Exercises =>
#1 In the article about the new oncology unit at Baptist Health Floyd, why do some cancer patients come to the hospital even though most get their treatment at the Cancer Center? Answer in one to three sentences.
#2 Repeat the passage from the oncology unit article word for word, from "While the majority" up to and including "for the hospital.".
#3 Continue the article about the Baptist Health Floyd oncology unit from the point where it stops.

Document extract =>
━━━━━━━━━━━━━━━━

Tasha Simpson

Tasha Simpson

Baptist Health Floyd now has a designated oncology unit, which includes 15 rooms on 3A. No longer are oncology patients spread throughout the hospital. Since September, they have been in a dedicated area with a trained staff.

Tasha Simpson, BSN, RN, OCN, is the new manager of the oncology unit at the hospital. She worked at the Baptist Health Floyd Cancer Center for six years before returning to the hospital in August to head up the oncology unit.

She is excited about her new role and said the new unit will be “very beneficial. It used to be spread out wherever and a charge nurse would take control of giving patients their chemotherapy.”

Simpson said the goal now is to get a specific group of staff educated and trained in administering chemotherapy on a regular basis. “I think chemo is scary when you don’t know much about it. But once you gain that confidence, it will go a lot smoother,” she said.

While the majority of patients receive their treatment at the Cancer Center, some have to come to the hospital if they get a more intense dose or if they have complications.

“We provide supportive care for those patients,” Simpson said. “We may not necessarily do their chemo, but if they are neutropenic or get some kind of infection in between chemo treatments to the point where they need to be hospitalized, those patients would come to us.”

Christy Flynn, RN, BSN, MSHA, director of the oncology unit, said having an area dedicated to oncology is a big step for the hospital.

“Implementing an oncology specific in-patient unit allows for subject matter experts to provide evidenced-based and quality care for this particular population of patients,” she said. “This is also part of our overall goal for the oncology service line … and provide great collaboration between the nursing staff and oncologists.” She is also excited about Simpson taking on the role as manager of the unit.

━━━━━━━━━━━━━━━━

Information =>
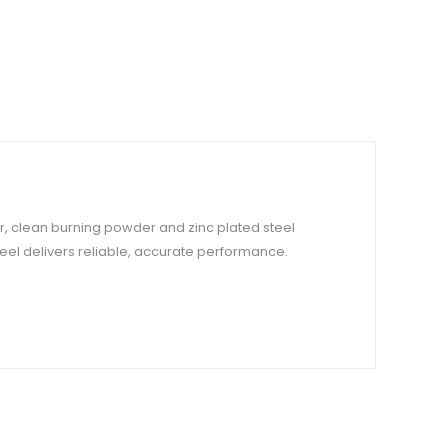
r, clean burning powder and zinc plated steel
eel delivers reliable, accurate performance.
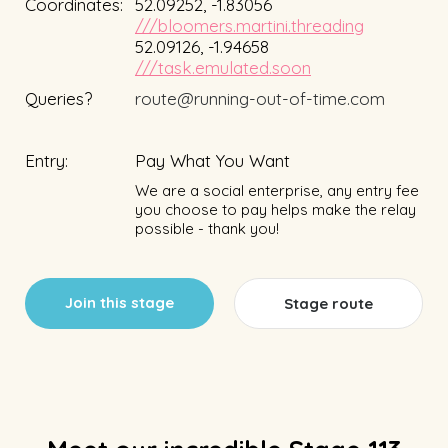
Coordinates:
52.09252, -1.83056
///bloomers.martini.threading
52.09126, -1.94658
///task.emulated.soon
Queries?
route@running-out-of-time.com
Entry:
Pay What You Want
We are a social enterprise, any entry fee
you choose to pay helps make the relay
possible - thank you!
Join this stage
Stage route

━━━━━━━━━━━━━━━━

Answers to the exercise =>
#1 Some patients need to come to the hospital because they receive a more intense dose of treatment or develop complications. For example, they may become neutropenic or get an infection between chemotherapy treatments that is serious enough to require hospitalization.

#2
While the majority of patients receive their treatment at the Cancer Center, some have to come to the hospital if they get a more intense dose or if they have complications.

“We provide supportive care for those patients,” Simpson said. “We may not necessarily do their chemo, but if they are neutropenic or get some kind of infection in between chemo treatments to the point where they need to be hospitalized, those patients would come to us.”

Christy Flynn, RN, BSN, MSHA, director of the oncology unit, said having an area dedicated to oncology is a big step for the hospital.

#3
“Tasha brings a wealth of knowledge and expertise to the oncology unit with her background in leadership and infusion therapy,” Flynn said. “She has been a wonderful addition to the team.”

Simpson said some nurses from the Cancer Center have also worked on the oncology unit to help staff.

“That has been nice, and I have been talking to the (Cancer Center) manager about sending our nurses over there so we can all be cross-trained. That way our staff can be trained on doing chemo on a daily basis and what that looks like,” she said. “It really takes doing it more frequently to get comfortable in it.”

Simpson has been a Baptist Health employee for 12 years, splitting her time between the Cancer Center and hospital. She said she has a passion for the oncology care.

“I think when I started my nursing career I had no idea what I wanted to focus on. Just being here sparked a desire to work with oncology patients,” she said. “One of the first chemo patients I had was my age and he had just been diagnosed with leukemia. We treated him very aggressively in the hospital. He was here for a long time. I became very close to him and his family and that was my pivotal moment when I decided oncology is my thing.”

That patient has been cancer free for more than five years.